ICD-10 codes appear on your healthcare professionals accounts. ICD-10 is the 10th revision of the International Statistical Classification of Diseases and Related Health Problems. The ICD-10 codes tell us about the condition you’re being treated for, so the Scheme can settle claims correctly. The Medical Schemes Act requires medical schemes to treat all information about members’ conditions with the utmost confidentiality. The ICD-10 codes for your diagnosis will never be shared with anyone else, including your employers or family members.
You can track your claims online if you have internet access and are registered on the Engen Medical Benefit Fund website. To ensure your data remains secure at all times, claim tracking occurs in a secure, password-protected environment.
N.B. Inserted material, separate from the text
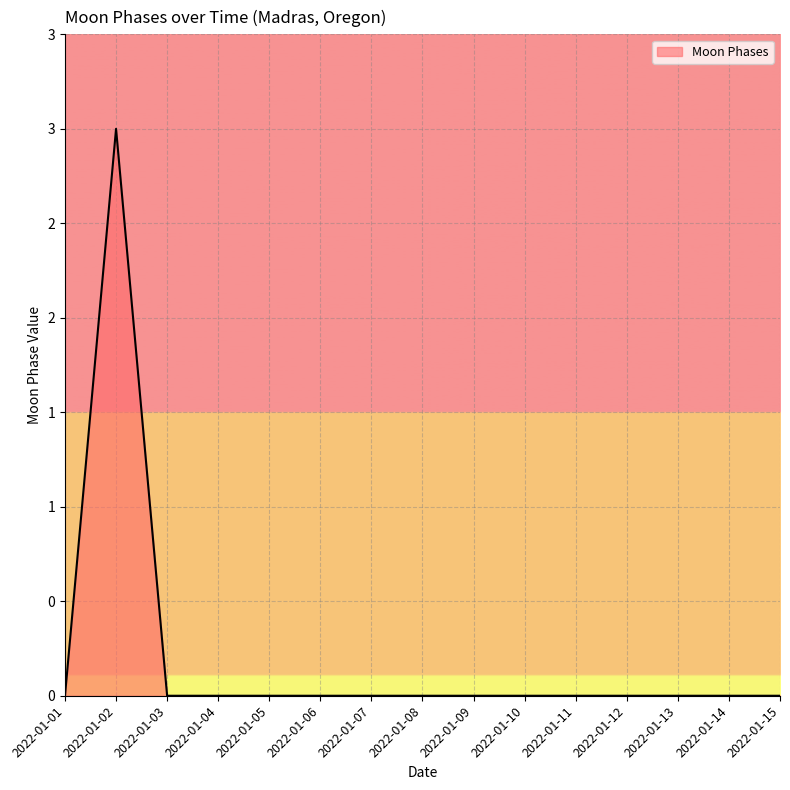

Rank the categories by value from highest to lowest.

2022-01-02, 2022-01-01, 2022-01-03, 2022-01-04, 2022-01-05, 2022-01-06, 2022-01-07, 2022-01-08, 2022-01-09, 2022-01-10, 2022-01-11, 2022-01-12, 2022-01-13, 2022-01-14, 2022-01-15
Follow these simple steps to register:
- Go to www.engenmed.co.za
- Click on Register
- Follow the prompts to register a username and password.
Once you have registered, you can log in and access your information in a secure environment.
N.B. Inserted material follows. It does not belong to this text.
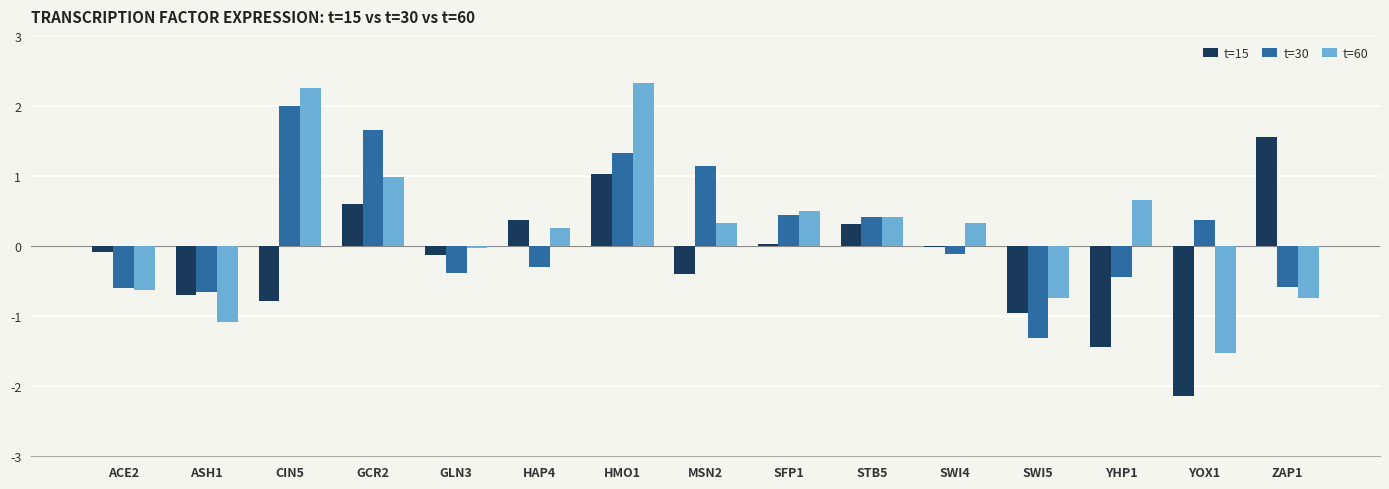

Does the chart contain stacked bars?

No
Once you are logged in, you can view your:
- Claims and monitor their status
- Membership details
- Edit your contact details.
Claims must be submitted within four months. Older claims will be considered expired and will not be paid
- Remember to have full cover for planned PMB in-hospital care, you must go to a DSP GP or Specialist and be admitted by them to a hospital in the KeyCare Network.
- Prescribed Minimum Benefits in- and out-of-hospital (full cover when the services of DSP providers are used)
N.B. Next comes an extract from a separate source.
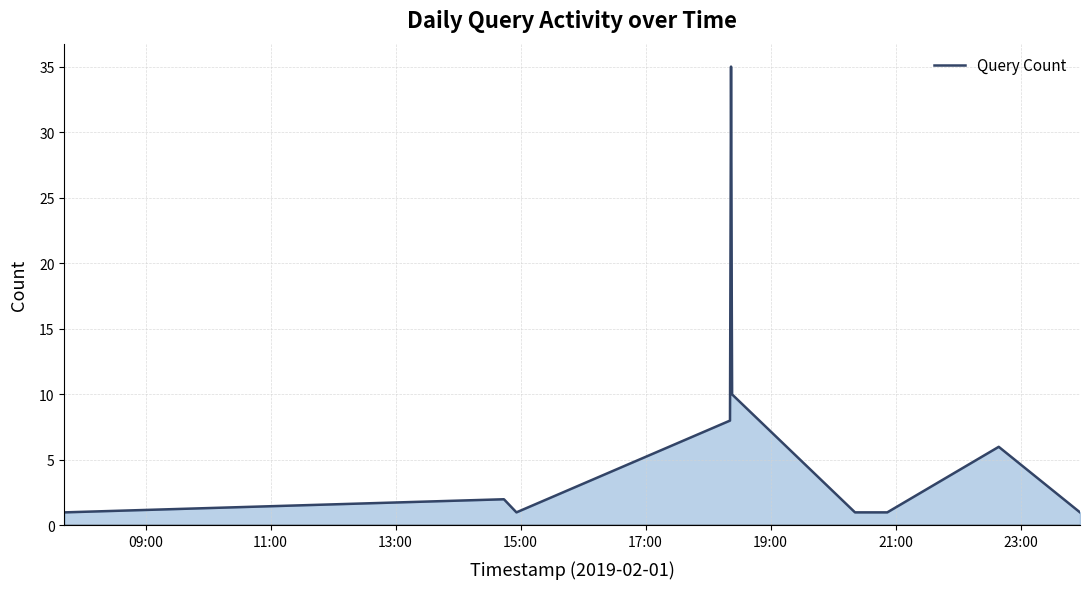

Reading left to right, list all the values displayed in this chart.

1	2	1	8	35	10	1	1	6	1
Questions about pre-authorisation
Pre-authorisation for planned hospital admissions is a quick and simple process to ensure you receive the appropriate treatment for your condition, while costs are kept as low as possible. Pre-authorisation also gives you an opportunity to find out what your available benefits for the procedure or treatment are, to consider the benefits of using a network provider and to plan for any out-of-pocket expenses.
First, you need to confirm the date of the procedure and the hospital where the procedure will be performed or the treatment given. Then confirm the relevant tariff and ICD-10 codes. The treating doctor’s rooms should be able to assist you with this information. Once you have all the information, call 0800 001 615 and follow the voice prompts. The customer care consultant will also explain the benefits of using a network specialist.
For an emergency admission, you or the hospital must call 0800 001 615 for pre-authorisation. Business hours are from 07:00 to 17:00 Monday to Friday. If it’s not possible to call during business hours, you still have 48 hours from the first business day following the admission to obtain authorisation. Obtaining the necessary authorisation ensures that your claims will be settled correctly.
In an emergency admission, we don’t expect you to shop around for a network specialist, given that your time will be limited. Prescribed Minimum Benefit claims, such as claims arising from a stroke or heart attack, will be covered in full, while claims that are not classified as Prescribed Minimum Benefits will be covered at the Fund rate.